At the end of this exercise, we will need 2 things from you through an email or in response to the ticket.

These two items are marked with this icon

  1. The Name of the Bucket that you create in Step 1
  2. The CSV file containing the Access Key and the Secret Access Key that you downloaded from AWS in Step 3

STEP 1: Create a new Bucket

A bucket is like a folder where we can write files or read file from – like a Windows or FTP folder

Go to the S3 area in AWS

Click the Create bucket button

Enter a name for the Bucket – For the rest of the article we will be using the name scrapehero for the bucket, so please use that name

NOTE: If you decide to use a different name, you will need to use the same name in the sections below.

Keep clicking the NEXT button and DO NOT change or add any values on the subsequent screens.
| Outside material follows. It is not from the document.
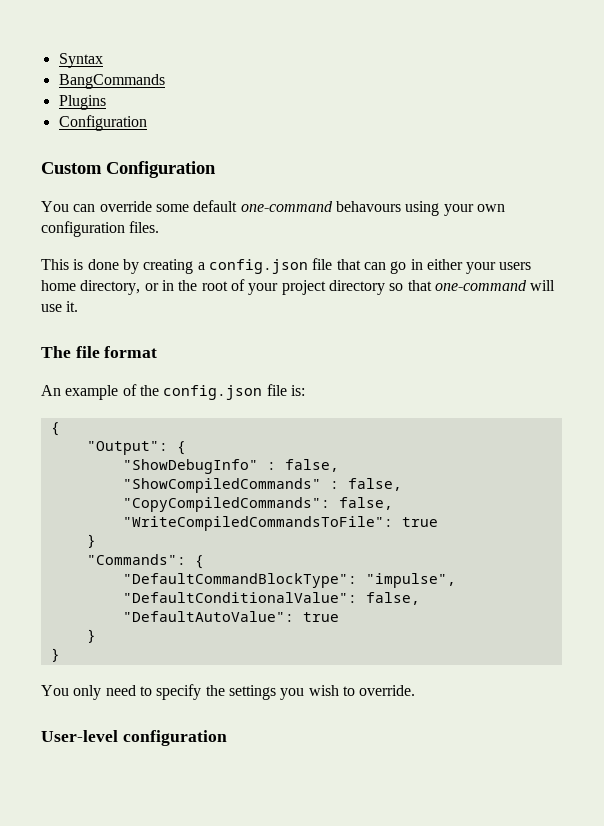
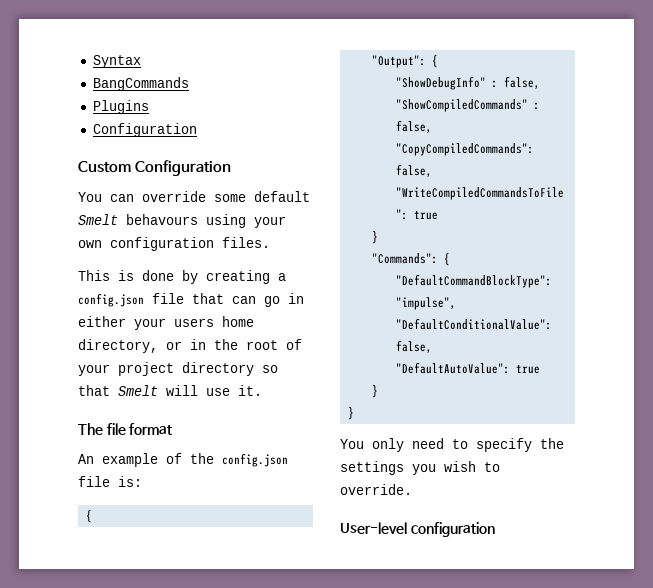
[240,201,333,212] one-command -> [78,214,118,225] Smelt
[434,280,527,291] one-command -> [118,385,158,396] Smelt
Till you see the Create bucket button on the bottom right – click the Create bucket button.

Create a folder (or multiple folders – Optional) to organize the data

We need AT LEAST one folder created in this bucket – let’s call it data

Click Save to create the folder

Please copy the name of this bucket and email us the NAME of this BUCKET (or tell us it is the default – scrapehero)

STEP 2: Create a new Policy

This policy restricts access for scrapehero to just this S3 bucket (not your full S3 folders)

Go to IAM – Policies

Click the Create Policy Button

Select the Create your own policy button

Give the policy a name such as ScrapeHeroS3AccessPolicy

and type anything you like in the Description field.

Then in the Policy Document – copy and paste the following

NOTE: If you changed the bucket name (above) to anything other than scrapehero, please change the name of the bucket in the policy below to the same name as you used (above)

{
    "Version": "2012-10-17",
    "Statement": [
        {
            "Effect": "Allow",
            "Action": [
                "s3:*"
            ],
            "Resource": [
                "arn:aws:s3:::scrapehero",
                "arn:aws:s3:::scrapehero/*"
            ]
        }
    ]
}

Click Validate Policy and if there are no errors, click the CreatePolicy Button

STEP 3: Create a new User

For a secure configuration, you will need create a new user for ScrapeHero (say it is named scrapehero) with its own access and secret keys (which can be done using the Amazon AWS console’s “IAM” service), then you will need to make sure that that user has enough permissions.

Go to the Identity and Access Management (IAM) console in Amazon AWS – Users – Add user

Create a user named scrapehero and click the Programmatic Access check box before clicking Next: Permissions

Now click the Attach existing policy directly option on the next screen

Type in ScrapeHeroS3 to filter the policy list and click the CHECKBOX next to it. (DO NOT CLICK ON THE POLICY LINK ITSELF)

Scroll to the bottom of the page and click Next: Review

On the next page click the Create User button

On the next page, you will HAVE THE ONLY CHANCE TO SEE THE CREDENTIALS and DOWNLOAD them to send to us.

Click the Download CSV button

Download this file and email that to us